- [BRANO DA LEGGERE]

________

Una revisione della rivista Lancet, come spiegano i due ricercatori, ha esaminato evidenze da 172 studi a supporto del distanziamento sociale di un metro o più. «Questo suona senz’altro di una certa impressione, ma tutti gli studi erano retrospettivi e soffrivano di alcuni bias che minavano alla base l’affidabilità delle conclusioni» scrivono Heneghan e Jefferson, che spiegano anche come le potenziali storture aumentino quando «i partecipanti non ricordano con precisione gli eventi pregressi e quando gli studi considerano momenti ormai passati» per ricostruire ex post i movimenti o le abitudini delle persone.
«Cosa ancora più preoccupante è che solo cinque studi su 172 riguardano nello specifico l’esposizione al Covid e la vicinanza a persone con l’infezione – proseguono gli studiosi – Tali studi hanno riguardato solo 477 pazienti con appena 26 casi di infezione. Solo in uno studio era riportata una misura specifica sulla distanza» e il risultato non mostrava effetti sul contagio.
In un altro studio su 121 operatori sanitari esposti a pazienti con Covid 19 non riconosciuto, tre operatori hanno presentato un test positivo, ma il fatto che non usassero protezioni nel contatto con i pazienti «rende impossibile individuare gli specifici effetti della distanza. Lo studio era stato progettato per verificare l’associazione tra qualità del sonno, stress e rischio di infezione, non la distanza».
Di altri 15 studi inclusi nella revisione, «in 13 abbiamo osservato numerose inconsistenze nei dati, errori numerici e metodi non solidi».
Heneghan e Jefferson ribadiscono anche che ancora non è stato determinato con certezza come il Covid si trasmette e «mancano ancora informazioni fondamentali»
Lancet afferma che «sono necessari solidi studi randomizzati per avere prove migliori sulla validità degli interventi [distanziamento sociale]».
Anche i Centers for Disease Control Prevention americano si sono espressi su questo, come fanno notare i due ricercatori, e in una revisione delle misure non farmacologiche in relazione all’influenza pandemica hanno concluso che la scelta del distanziamento si basa soprattutto su studi osservazionali, su evidenze di scarsa qualità e che occorrono studi controllati per chiarirne l’efficacia.
«Le prove dimostrano che il rischio di prendere l’infezione è più alto negli ambiti sanitari rispetto alla comunità sociale in generale ed è più alto all’interno che all’esterno – proseguono Heneghan e Jefferson – Ciò che le prove non riescono a dirci è se ci sia qualche distanza misurabile che riduca il rischio. La tendenza a sviluppare, interpretare e riportare informazioni che confermino le convinzioni iniziali ha distorto i metodi convenzionali usati per formulare linee guida e che dovrebbero basarsi sulle migliori prove disponibili».

________

- [VOCI DEL DATASET]
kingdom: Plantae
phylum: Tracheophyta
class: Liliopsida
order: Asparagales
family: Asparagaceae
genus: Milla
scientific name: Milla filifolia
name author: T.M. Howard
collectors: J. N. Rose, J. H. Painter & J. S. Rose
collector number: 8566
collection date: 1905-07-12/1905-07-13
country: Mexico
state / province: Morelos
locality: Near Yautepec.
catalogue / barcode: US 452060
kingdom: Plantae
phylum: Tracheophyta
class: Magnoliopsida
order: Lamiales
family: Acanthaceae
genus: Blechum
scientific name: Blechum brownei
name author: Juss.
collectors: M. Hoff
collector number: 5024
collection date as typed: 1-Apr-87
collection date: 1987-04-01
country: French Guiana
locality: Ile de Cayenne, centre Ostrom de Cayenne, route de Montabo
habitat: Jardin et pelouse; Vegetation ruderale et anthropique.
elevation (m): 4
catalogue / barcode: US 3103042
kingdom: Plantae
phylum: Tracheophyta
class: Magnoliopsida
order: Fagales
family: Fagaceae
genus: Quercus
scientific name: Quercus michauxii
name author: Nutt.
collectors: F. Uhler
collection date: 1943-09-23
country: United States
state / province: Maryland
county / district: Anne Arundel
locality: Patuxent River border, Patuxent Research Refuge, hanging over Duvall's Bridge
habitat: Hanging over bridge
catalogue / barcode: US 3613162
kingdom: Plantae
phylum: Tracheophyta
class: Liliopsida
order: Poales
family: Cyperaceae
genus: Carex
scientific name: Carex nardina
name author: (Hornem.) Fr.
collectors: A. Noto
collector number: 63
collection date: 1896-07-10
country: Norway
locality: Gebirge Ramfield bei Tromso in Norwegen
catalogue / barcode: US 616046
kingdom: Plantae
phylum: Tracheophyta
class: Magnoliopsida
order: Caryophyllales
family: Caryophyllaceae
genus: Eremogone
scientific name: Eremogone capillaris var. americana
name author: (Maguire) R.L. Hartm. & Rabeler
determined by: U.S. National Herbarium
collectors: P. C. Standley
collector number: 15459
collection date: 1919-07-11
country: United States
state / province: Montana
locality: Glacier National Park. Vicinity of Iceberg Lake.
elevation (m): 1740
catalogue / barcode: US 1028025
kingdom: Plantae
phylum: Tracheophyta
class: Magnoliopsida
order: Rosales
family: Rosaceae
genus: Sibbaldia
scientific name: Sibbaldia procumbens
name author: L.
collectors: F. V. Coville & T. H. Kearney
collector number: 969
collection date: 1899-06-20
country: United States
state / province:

________

- [OBIETTIVO DELL'ESERCIZIO]
Restituisci senza modifiche la parte del brano sul distanziamento sociale compresa tra "Anche i Centers" e "per chiarirne l’efficacia.", estremi inclusi. Le voci provengono da una fonte diversa da quella del brano.

- [SOLUZIONE DELL'ESERCIZIO]
Anche i Centers for Disease Control Prevention americano si sono espressi su questo, come fanno notare i due ricercatori, e in una revisione delle misure non farmacologiche in relazione all’influenza pandemica hanno concluso che la scelta del distanziamento si basa soprattutto su studi osservazionali, su evidenze di scarsa qualità e che occorrono studi controllati per chiarirne l’efficacia.